Bagi setiap umat ada kiblat yang dia menghadap ke arahnya. Maka, berlomba-lombalah kamu dalam berbagai kebajikan. Di mana saja kamu berada, pasti Allah akan mengumpulkan kamu semuanya. Sesungguhnya Allah Maha Kuasa atas segala sesuatu.
Dan setiap umat mempunyai kiblat yang dia menghadap kepadanya. Tidak ada kelebihan satu kiblat atas lainnya, karena yang terpenting dalam beragama adalah kepatuhan kepada Allah dan berbuat kebaikan terhadap orang lain. Maka berlomba-lombalah kamu dalam kebaikan. Terhadap semua itu Allah akan memberikan perhitungan. Di mana saja kamu berada, pasti Allah akan mengumpulkan kamu semuanya. Sungguh, Allah Mahakuasa atas segala sesuatu.
Setiap umat mempunyai kiblat masing-masing. Nabi Ibrahim dan Nabi Ismail a.s, menghadap ke Ka‘bah. Bani Israil menghadap ke Baitulmakdis dan orang Nasrani menghadap ke timur, yang prinsip ialah beriman kepada Allah dan mematuhi segala perintah-Nya. Karena Allah telah memerintahkan agar kaum Muslimin menghadap ke Ka‘bah dalam salat, maka fitnah dan cemoohan dari orang yang ingkar itu tidak perlu dilayani, tetapi hendaklah kaum Muslimin bekerja dengan giat, beramal, bertobat dan berlomba membuat kebajikan.
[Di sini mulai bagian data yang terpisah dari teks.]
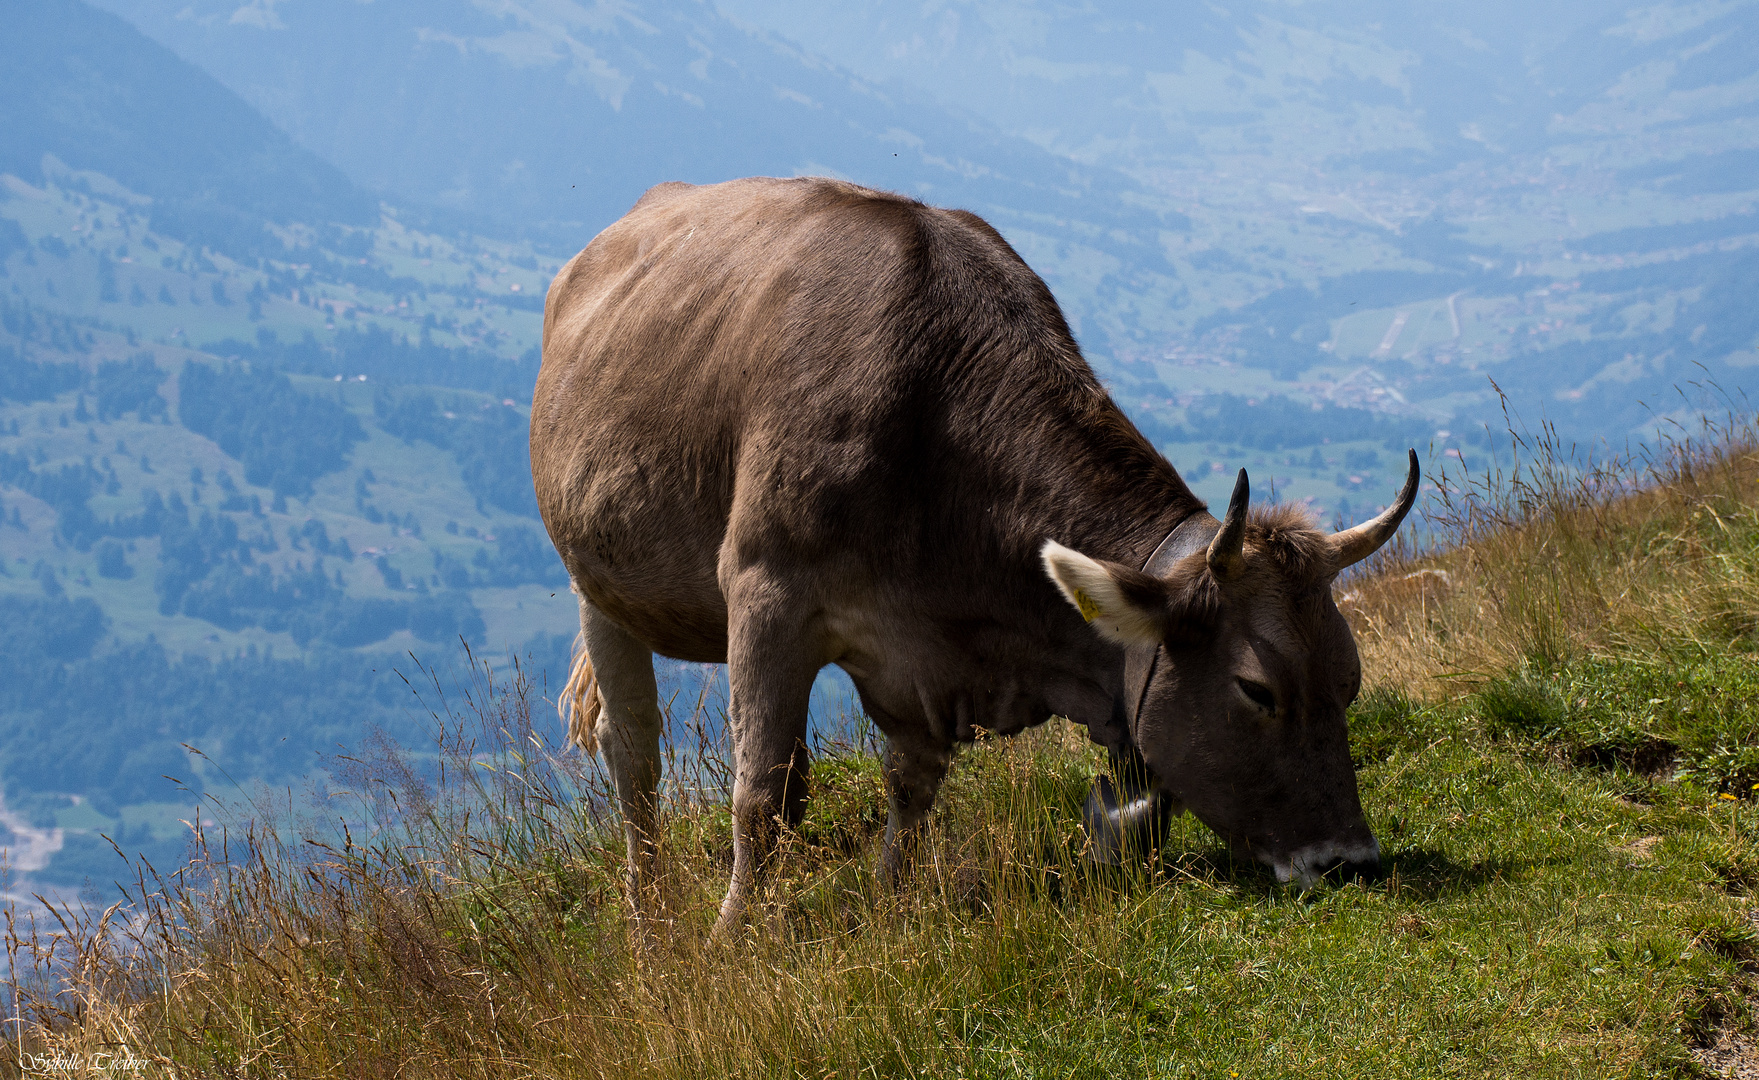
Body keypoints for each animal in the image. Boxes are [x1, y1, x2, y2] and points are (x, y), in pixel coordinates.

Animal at [531, 180, 1414, 942]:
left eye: (1349, 680)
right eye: (1256, 690)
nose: (1347, 861)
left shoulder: (921, 661)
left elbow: (911, 784)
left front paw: (891, 905)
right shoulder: (766, 595)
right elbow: (765, 795)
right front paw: (732, 939)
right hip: (595, 581)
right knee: (632, 751)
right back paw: (649, 924)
Allah nanti akan menghimpun umat manusia untuk menghitung serta membalas segala amal perbuatannya, dan Allah Mahakuasa atas segala sesuatu; tidak ada yang dapat melemahkan-Nya untuk mengumpulkan semua manusia pada hari pembalasan.
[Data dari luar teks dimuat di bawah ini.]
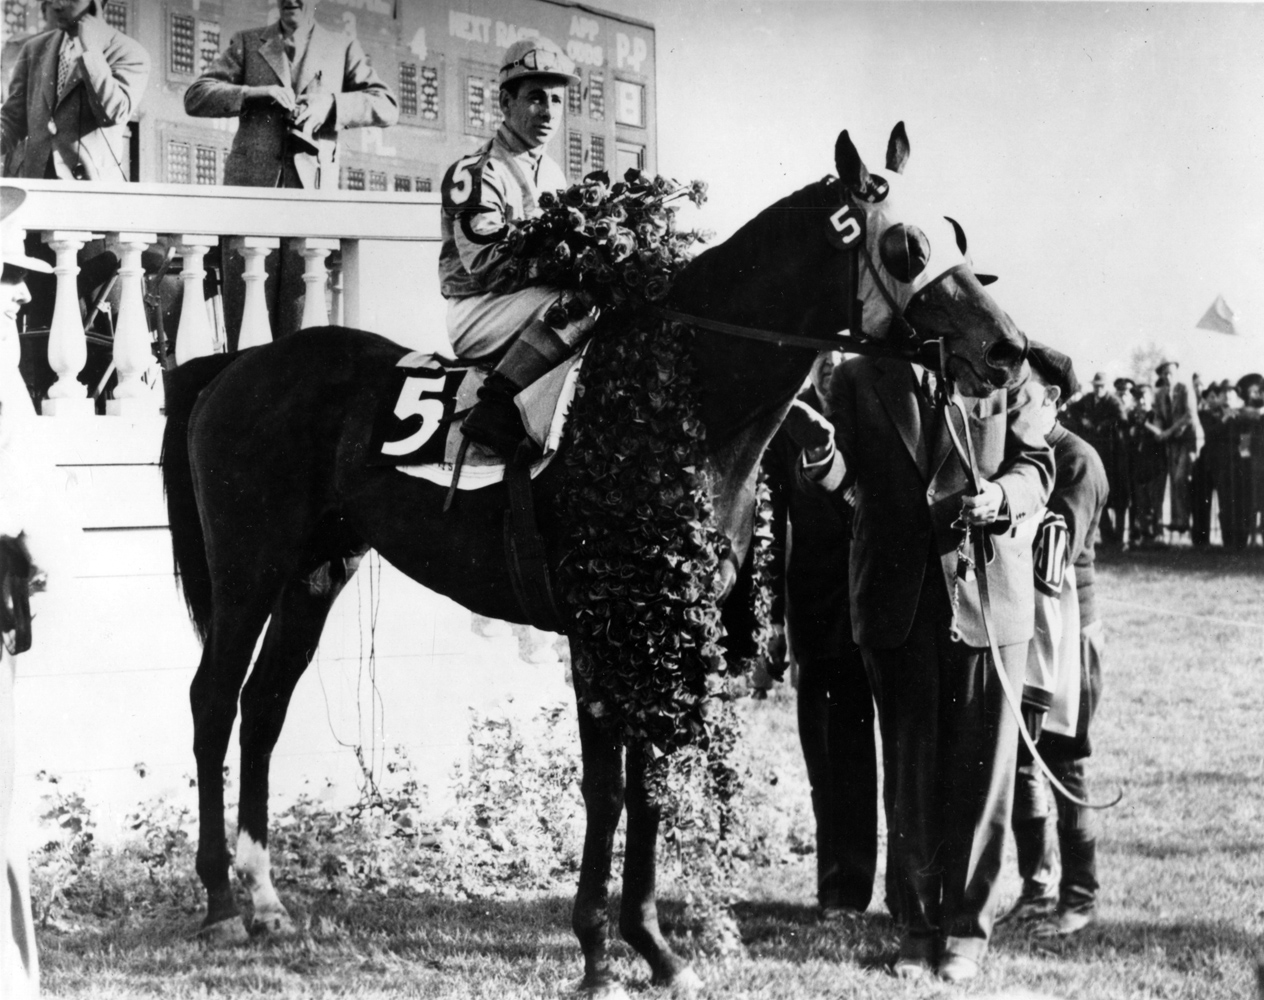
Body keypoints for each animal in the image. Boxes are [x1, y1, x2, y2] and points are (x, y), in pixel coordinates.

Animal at [160, 123, 1026, 991]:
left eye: (956, 235)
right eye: (909, 246)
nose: (1009, 349)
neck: (674, 399)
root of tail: (234, 364)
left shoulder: (664, 627)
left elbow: (647, 788)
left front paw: (654, 947)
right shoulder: (601, 627)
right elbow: (608, 789)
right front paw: (598, 951)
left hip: (315, 575)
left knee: (264, 706)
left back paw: (266, 900)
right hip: (247, 569)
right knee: (211, 700)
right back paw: (221, 904)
al-Ḥaq اَلْحَقّ (al-Baqarah/2: 146)
Al-Ḥaq artinya “kebenaran”, sedangkan pengertian dasar dari kata al-ḥaq adalah “sesuai”, “serasi”, dan “sepadan” juga “nyata”. Dalam ayat 147 tersebut dinyatakan bahwa kebenaran yang hakiki adalah yang datang dan diwahyukan oleh Allah swt, bukan cerita, obrolan, dan pernyataan orang-orang Yahudi dan Nasrani. Karenanya kiblat yang setiap salat kita menghadapkan wajah ke arahnya, adalah merupakan kebenaran yang hakiki yang juga pernah dilakukan oleh Nabi Ibrahim a.s. dan nabi-nabi sesudahnya.